Liebe Oberschichtler,

ihr habt es wirklich schwer: Wo kann man heute noch seinen Heli landen, ohne dass nervige Anwohner nach einer Bürgerinitiave schreien (und die dann auch bald gründen)? Wie soll man im Berliner Hauptbahnhof eine Auster schlürfen, wenn draußen so ein verwarloster Unterschichtler vorbeischlurft?

Aber das Oberschichtendasein hat (Gottlob noch) Vorteile. Man kann sich einen Restaurantbesuch leisten und muss die Flasche Wein nicht in der S-Bahn trinken. Man lässt seinen Hund ausführen und kümmert sich wenig um Haufen, Bisse und was weiß ich. Und man riecht nach Parfüm und nicht nach gestern Abend.

Nun scheinen sich aber Ober- und Unterschichtler nicht wirklich zu vertragen. Es sind halt doch unterschiedliche Lebensauffassungen. Lebensstile. Punk vs. Boheme. Asozial statt Kapital. Bierflasche statt Cocktailglas. Currywurst statt Starbucks.

Berlin befriedigt beide. Der Hauptbahnhof samt Regierungsviertel ist nichts für Unterschichtler. Die belästigen nur den Touristen mit ihren ewigen Fragen nach nem Fahrschein. Genauso gehört der Oberschichtler nicht in die authentischen Gegenden Berlins. Kaschmir am Ostkreuz wird nicht gern gesehen. Anzüge eigentlich gar nicht.

Und das mit den Ghettos, für Arme wie Reiche, ist auch gut so.
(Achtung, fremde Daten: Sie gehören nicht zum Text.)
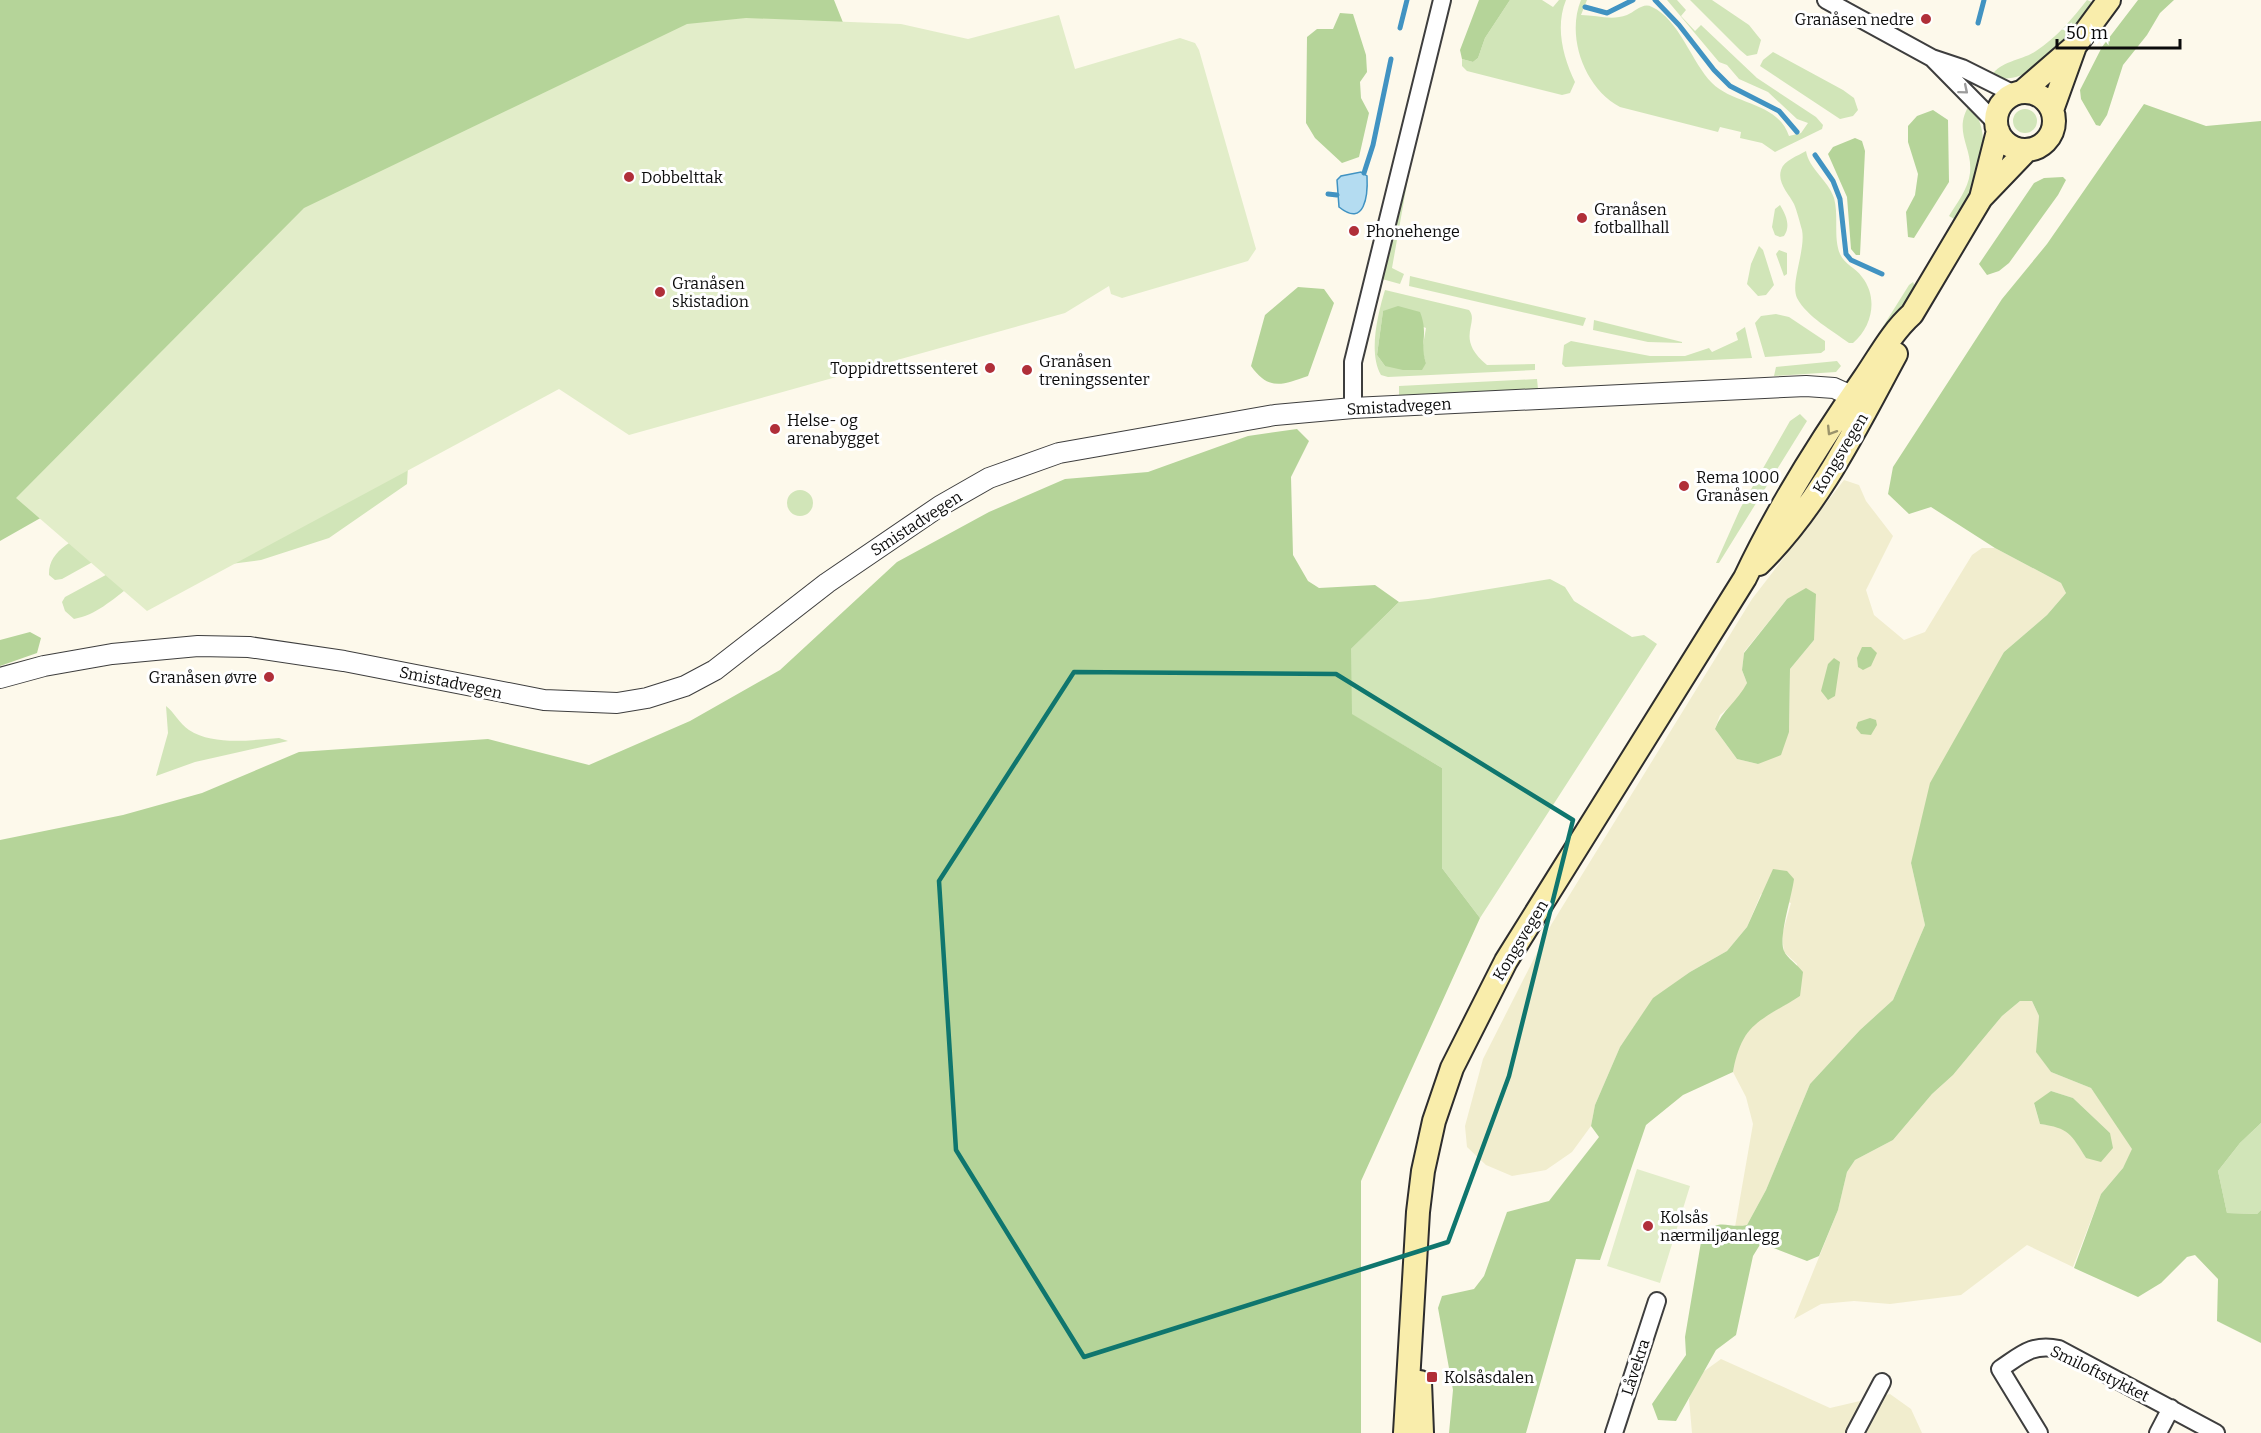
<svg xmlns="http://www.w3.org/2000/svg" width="2261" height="1433" font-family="Bitter,serif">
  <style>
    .farmland { fill: #f1edce; fill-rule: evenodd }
    .green { fill: #d1e5b8; fill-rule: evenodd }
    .forest { fill: #b5d499 }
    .pitch { fill: #e2edc9 }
    .water { fill: #b4dcf1; stroke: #4193c2; stroke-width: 1.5 }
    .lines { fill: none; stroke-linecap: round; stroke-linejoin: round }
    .stream { stroke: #4193c2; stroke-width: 5 }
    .minor-casing { stroke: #3e3e3e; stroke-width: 20 }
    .tertiary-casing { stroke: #3e3e3e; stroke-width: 22 }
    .secondary-casing { stroke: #2d2d2d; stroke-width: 26 }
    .minor { stroke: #fff; stroke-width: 16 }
    .tertiary { stroke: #fff; stroke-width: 20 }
    .secondary { stroke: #f9edab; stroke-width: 22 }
    .oneway { stroke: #9d9d9d }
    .oneway2 { stroke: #9a936b }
    .marked { fill: none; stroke: #0f766e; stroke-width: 4.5; stroke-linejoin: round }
    .poi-dot { fill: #b02f39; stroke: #fff; stroke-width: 2 }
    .labels { text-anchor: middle; stroke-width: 6; stroke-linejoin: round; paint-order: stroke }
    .poi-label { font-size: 16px; fill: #0b0b0b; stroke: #fff; text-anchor: start }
    .street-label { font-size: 16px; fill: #0b0b0b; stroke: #fff }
  </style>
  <rect width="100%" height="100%" fill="#fdf9eb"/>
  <!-- farmland -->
  <path class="farmland" d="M1844,480L1859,485L1866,501L1893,536L1866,590L1874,615L1904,640L1925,632L1972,555L1982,548H1995L2061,583L2066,593L2047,615L2004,652L1911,863L1925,925L1893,1000L1860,1030L1810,1084L1766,1190L1747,1225L1735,1227L1753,1124L1746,1097L1733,1072L1737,1048L1755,1022L1800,996L1797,964L1784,952L1782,935L1791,903L1761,894L1747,927L1727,951L1690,972L1653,999L1620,1047L1595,1105L1591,1126L1572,1152L1546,1170L1512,1176L1486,1165L1467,1147L1465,1126L1483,1059L1551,925L1752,599ZM1787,599L1814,640L1790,669L1789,732L1758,764L1737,759L1715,729L1720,715L1739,699L1747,683L1742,670L1744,652Z
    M2020,1001H2032L2039,1016L2037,1052L2051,1072L2091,1088L2133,1149L2123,1168L2101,1194L2073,1267L2027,1245L1961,1295L1890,1304L1854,1301L1821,1304L1794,1319L1838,1210L1847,1172L1855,1160L1893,1140L1932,1094L1953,1075L2002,1016ZM2051,1091L2073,1098L2110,1133L2086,1158L2071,1134L2062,1127L2040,1124L2034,1104Z
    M1721,1359L1830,1408L1890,1394L1911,1409L1922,1433H1692L1689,1399L1699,1375Z"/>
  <!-- green -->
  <path class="green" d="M1510,0H1542L1553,7L1559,0H1566C1555,27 1563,57 1575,82L1570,93L1562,95L1467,71L1462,66V59L1473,62L1478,58L1485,38Z
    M1581,0H1587L1581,15C1597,15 1611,21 1627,15C1635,12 1643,2 1652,7C1679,19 1692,63 1712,83C1734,105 1778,102 1789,136L1801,133L1808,123L1797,119L1768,92L1739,79L1727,65L1719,62L1667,0H1677L1686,10L1681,16L1695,31L1701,25L1757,78L1816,117L1823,125L1822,129L1775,152L1762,143L1740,138L1741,132L1720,127L1718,132L1620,107C1584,88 1566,36 1581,0Z
    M1690,0H1712L1749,25L1761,40L1757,54L1747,56L1740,50Z
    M2087,0L2092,2C2072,33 2033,91 1991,76C2002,60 2021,61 2036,51C2056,38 2073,18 2087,0Z
    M1773,52L1843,90L1854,98L1858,110L1853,116L1840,119L1760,66L1763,60Z
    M1970,104C1998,141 1975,185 1958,221L1949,216C1957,203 1968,189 1970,173C1973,147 1952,131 1970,104Z
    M2013 121a12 12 0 1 1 24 0a12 12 0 1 1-24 0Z
    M1806,151C1809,169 1828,180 1834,198C1839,216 1833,237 1840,254C1845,265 1855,267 1862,277C1878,297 1873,326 1853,343H1849C1833,331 1807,317 1797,298C1790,283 1806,250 1802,230C1800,223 1797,211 1794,204C1789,194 1777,183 1781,170C1784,160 1798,156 1806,151Z
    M1408,178L1392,268L1404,274L1400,284L1382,279Z
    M1780,205C1786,215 1791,226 1784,236L1780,237L1775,235L1772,227L1775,209Z
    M1759,246L1763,250L1774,285L1766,295L1758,296L1747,284L1751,264Z
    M1779,250L1787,253V274L1784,276L1776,254Z
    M1410,276L1586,318L1583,326L1409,286Z
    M1913,282L1916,289L1873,356L1867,352L1909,285Z
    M1385,290L1469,310C1480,323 1454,338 1487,365L1535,364V370L1388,377L1381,375C1368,353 1378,313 1385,290ZM1383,311L1426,328L1422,351L1426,363L1385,366L1377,355Z
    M1776,314L1789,317L1825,341V350L1821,353L1765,357L1755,323L1761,316Z
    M1594,320L1682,342V343L1648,342L1593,330Z
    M1745,327L1752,358L1565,367L1562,364L1564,345L1571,341L1650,356H1685L1709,348L1712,352L1738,340L1736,333Z
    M1837,361L1841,366L1836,372L1774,376L1776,367Z
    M573,375L408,466L407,484L329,538L261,560L215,566Z
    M1537,379L1538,389L1399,396V386Z
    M1800,414L1807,421L1719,563H1716L1741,507L1790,421Z
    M787 503a13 13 0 1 1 26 0a13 13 0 1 1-26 0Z
    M96,528L129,587C112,600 96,615 74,619L65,611L62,602L65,597L115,570L107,554L62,579L55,580L49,575C48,549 77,539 96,528Z
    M1550,579L1565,587L1574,601L1632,637L1644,635L1657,644L1480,918L1442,868V768L1351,714V649L1399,602L1428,599Z
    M166,706C174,712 179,723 189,730C214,746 251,740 279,738L288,741L195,762L156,776L168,733Z
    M2261,1123V1210L2257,1214L2227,1213L2218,1171L2240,1143Z"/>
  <!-- forest -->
  <path class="forest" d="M0,0H834L856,55L0,541Z
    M1479,0H1510L1485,38L1478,58L1473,62L1462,59L1460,50Z
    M2138,0H2174L2160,13L2147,35L2123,65L2107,115L2100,126L2096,125L2081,99L2080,90L2102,47Z
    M1340,13L1353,14L1366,55L1367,72L1360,82L1361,98L1369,113L1359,157L1342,163L1315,138L1306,123L1307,37L1317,29H1333Z
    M2144,104L2206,126L2261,121V1123L2240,1143L2218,1171L2227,1213L2257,1214L2261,1210V1343L2217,1321L2218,1279L2195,1255L2187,1257L2161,1283L2138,1297L2074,1268L2101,1194L2123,1168L2132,1149L2091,1088L2051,1072L2036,1052L2039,1016L2032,1001H2020L2002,1016L1953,1075L1932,1094L1893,1140L1855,1160L1847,1172L1838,1210L1819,1256L1807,1261L1761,1243L1753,1256L1736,1335L1716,1350L1676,1421L1658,1420L1652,1404L1686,1355L1685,1337L1702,1236C1720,1216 1726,1229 1747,1225L1766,1190L1810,1084L1860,1030L1893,1000L1925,925L1911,863L1930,783L2004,652L2047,615L2066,593L2061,583L1995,548L1931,507L1909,514L1888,494L1893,467L2002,299L2047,244Z
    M1933,110L1948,120L1949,182L1914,238L1908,237L1906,212L1915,195L1918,174L1908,142V126L1917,116Z
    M1855,138L1862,141L1865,151L1860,255H1856L1851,249L1847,197L1828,154L1833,147Z
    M2063,177L2066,180L2058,195L2009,263L1999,271L1987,275L1979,264L2034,183L2044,178Z
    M1298,287L1324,289L1334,303L1308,376C1282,385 1269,391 1251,366L1265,315Z
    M1398,306L1420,312C1429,335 1419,342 1426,363L1422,370H1403L1385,366L1377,355L1383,311Z
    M1297,429L1309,441L1291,477L1293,555L1308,581L1319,588L1375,585L1399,602L1351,649L1352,714L1442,768V868L1480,918L1361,1181V1433H0V840L123,815L202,793L299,752L488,739L589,765L690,721L780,670L897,562L989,512L1065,479L1148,472L1248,436Z
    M1806,588L1816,594L1814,640L1790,669L1789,732L1781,755L1758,764L1737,759L1715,729C1722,710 1738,701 1747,683L1742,670L1744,653L1787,599Z
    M30,632L41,638L37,653L0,666V640Z
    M1862,647H1871L1877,653L1871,666L1863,670L1858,667L1857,658Z
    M1834,658L1840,662L1835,696L1828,700L1821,691L1828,664Z
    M1870,718L1876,720L1877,725L1871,735L1861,734L1856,728L1858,722Z
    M1773,869L1787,871L1794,879C1792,896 1778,938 1784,951C1787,958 1798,965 1803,972L1800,996C1761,1021 1742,1022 1733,1072L1683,1095L1646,1125L1600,1260L1576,1259L1526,1433H1449L1453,1390L1438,1308L1442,1296L1474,1289L1484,1276L1507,1212L1549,1201L1599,1137L1591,1126L1595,1105L1620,1047L1653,998L1690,972L1727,951L1747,927Z
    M2051,1091L2073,1098L2110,1133L2113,1148L2101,1162L2086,1158C2071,1134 2069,1128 2040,1124L2034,1103Z"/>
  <!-- pitch -->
  <path class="pitch" d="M1059,15L1075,69L1180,38L1195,43L1199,50L1256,249L1248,261L1122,298L1111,294L1109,286L1065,313L629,435L559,389L147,611L16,498L304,208L687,24L746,18L901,24L968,39Z
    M1637,1169L1690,1186L1660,1283L1607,1266Z"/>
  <!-- water -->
  <path class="water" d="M1361,172L1367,176C1368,195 1365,228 1339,207L1337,180L1341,176Z"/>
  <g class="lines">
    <!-- stream -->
    <path class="stream" d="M1655,0L1679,25L1714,70L1730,86L1779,111L1797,132
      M1585,7L1607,13L1633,0
      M1978,23L1984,0
      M1400,28L1407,0
      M1815,155L1833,181L1840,199L1846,254L1851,260L1882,274
      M1364,173L1373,145L1391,59
      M1328,194L1337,195"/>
    <defs>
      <path id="minor" d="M1826,0L1932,58L1962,68L2014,94
        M1933,59L1996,123
        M1353,408V362L1442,0
        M1614,1433L1657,1301
        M1855,1433L1882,1382
        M2039,1433L2000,1369C2021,1355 2032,1343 2059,1349L2216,1433
        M2158,1433L2171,1408"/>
      <path id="tertiary" d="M0,678L44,666L112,654L198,646L249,647L344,661L544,700L617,703L647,698L685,686L715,670L827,583L940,506L989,478L1059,453L1275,415L1353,408L1806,386L1834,388L1865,402"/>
      <path id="secondary" d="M2023,91L2075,46L2109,0
        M1996 121a29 29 0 1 1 58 0a29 29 0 1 1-58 0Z
        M2052,110L2075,46
        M1981,198L1998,131
        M1759,564C1819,505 1856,428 1896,354
        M1420,1382L1422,1433
        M1405,1433L1418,1212L1423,1171L1434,1121L1452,1068L1506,961L1745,578C1778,508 1821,440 1865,377C1880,355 1892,332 1912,314L1981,198L2027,150"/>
    </defs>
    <!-- minor casing -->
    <use href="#minor" class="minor-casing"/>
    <!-- tertiary casing -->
    <use href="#tertiary" class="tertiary-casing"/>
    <!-- secondary casing -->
    <use href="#secondary" class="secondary-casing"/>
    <!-- minor -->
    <use href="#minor" class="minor"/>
    <!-- tertiary -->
    <use href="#tertiary" class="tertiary"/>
    <!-- secondary -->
    <use href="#secondary" class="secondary"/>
  </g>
  <!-- one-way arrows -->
  <defs><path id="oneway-chevron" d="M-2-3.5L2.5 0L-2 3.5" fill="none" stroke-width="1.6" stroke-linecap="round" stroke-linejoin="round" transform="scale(1.5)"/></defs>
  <use class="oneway" href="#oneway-chevron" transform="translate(1964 90) rotate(40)"/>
  <use class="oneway2" href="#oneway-chevron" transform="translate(1831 431) rotate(122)"/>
  <!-- marked area -->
  <path class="marked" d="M1074,672L1336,674L1573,820L1509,1076L1448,1242L1084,1357L956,1150L939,881Z"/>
  <!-- markers -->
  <g class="poi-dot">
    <circle cx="1926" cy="19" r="6"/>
    <circle cx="629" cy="177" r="6"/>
    <circle cx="1582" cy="218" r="6"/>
    <circle cx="1354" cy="231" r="6"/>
    <circle cx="660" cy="292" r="6"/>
    <circle cx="990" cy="368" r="6"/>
    <circle cx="1027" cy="370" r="6"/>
    <circle cx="775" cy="429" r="6"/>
    <circle cx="1684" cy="486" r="6"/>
    <circle cx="269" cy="677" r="6"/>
    <circle cx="1648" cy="1226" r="6"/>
    <rect x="1426" y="1371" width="12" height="12" rx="3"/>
  </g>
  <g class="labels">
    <!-- poi labels -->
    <g class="poi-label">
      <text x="1914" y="25" text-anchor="end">Granåsen nedre</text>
      <text x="641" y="183">Dobbelttak</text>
      <text x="1594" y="215">Granåsen<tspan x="1594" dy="18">fotballhall</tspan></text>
      <text x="1366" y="237">Phonehenge</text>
      <text x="672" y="289">Granåsen<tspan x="672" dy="18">skistadion</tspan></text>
      <text x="1039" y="367">Granåsen<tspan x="1039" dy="18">treningssenter</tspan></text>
      <text x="978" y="374" text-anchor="end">Toppidrettssenteret</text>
      <text x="787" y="426">Helse- og<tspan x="787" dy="18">arenabygget</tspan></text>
      <text x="1696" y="483">Rema 1000<tspan x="1696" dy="18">Granåsen</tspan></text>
      <text x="257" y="683" text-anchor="end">Granåsen øvre</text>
      <text x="1660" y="1223">Kolsås<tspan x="1660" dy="18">nærmiljøanlegg</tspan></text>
      <text x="1444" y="1383">Kolsåsdalen</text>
    </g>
    <!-- street labels -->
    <g class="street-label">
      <text transform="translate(1399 406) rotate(-3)" y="6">Smistadvegen</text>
      <text transform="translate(1840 453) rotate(-59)" y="6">Kongsvegen</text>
      <text transform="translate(916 523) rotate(-33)" y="6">Smistadvegen</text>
      <text transform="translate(451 682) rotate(12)" y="6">Smistadvegen</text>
      <text transform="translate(1520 940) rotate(-59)" y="6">Kongsvegen</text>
      <text transform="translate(1635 1367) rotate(-72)" y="6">Låvekra</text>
      <text transform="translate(2100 1373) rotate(26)" y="6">Smiloftstykket</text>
    </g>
  </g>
  <!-- scale -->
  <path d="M2057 39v9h123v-9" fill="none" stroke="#0b0b0b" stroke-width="3"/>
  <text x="2066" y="39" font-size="18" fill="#0b0b0b" stroke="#ffffff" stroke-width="4.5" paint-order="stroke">50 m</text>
</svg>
Was bleibt dem Ghettobewohner denn noch, wenn er selbst das nicht mehr hat? Wie soll sich der Reiche denn definieren, wenn er aus Charlotteburg in den Osten wandern würde? Oder der Arme, der plötzlich eine Wohnung in Potsdam bekommt? Ghettos und Klischees, die sind schon gut so.

Noch ein Wort an meine geschätzten Kommentierer: Es hat wenig mit Kulturschock zu tun, wenn man dafür plädiert, dass Menschen ihre Würde behalten sollen. Das ist Ausdruck von Kultur, das Würdevolle, das sich-nicht-gehen-lassen. Wer die (kulturlosen) Trends predigt, wird nichts ändern. Er wird an seiner Realität scheitern. Denn eine Gesellschaft ohne Kultur muss scheitern. Und das ist keineswegs ein Plädoyer für die Neo-Liberalen, sondern das ganze Gegenteil.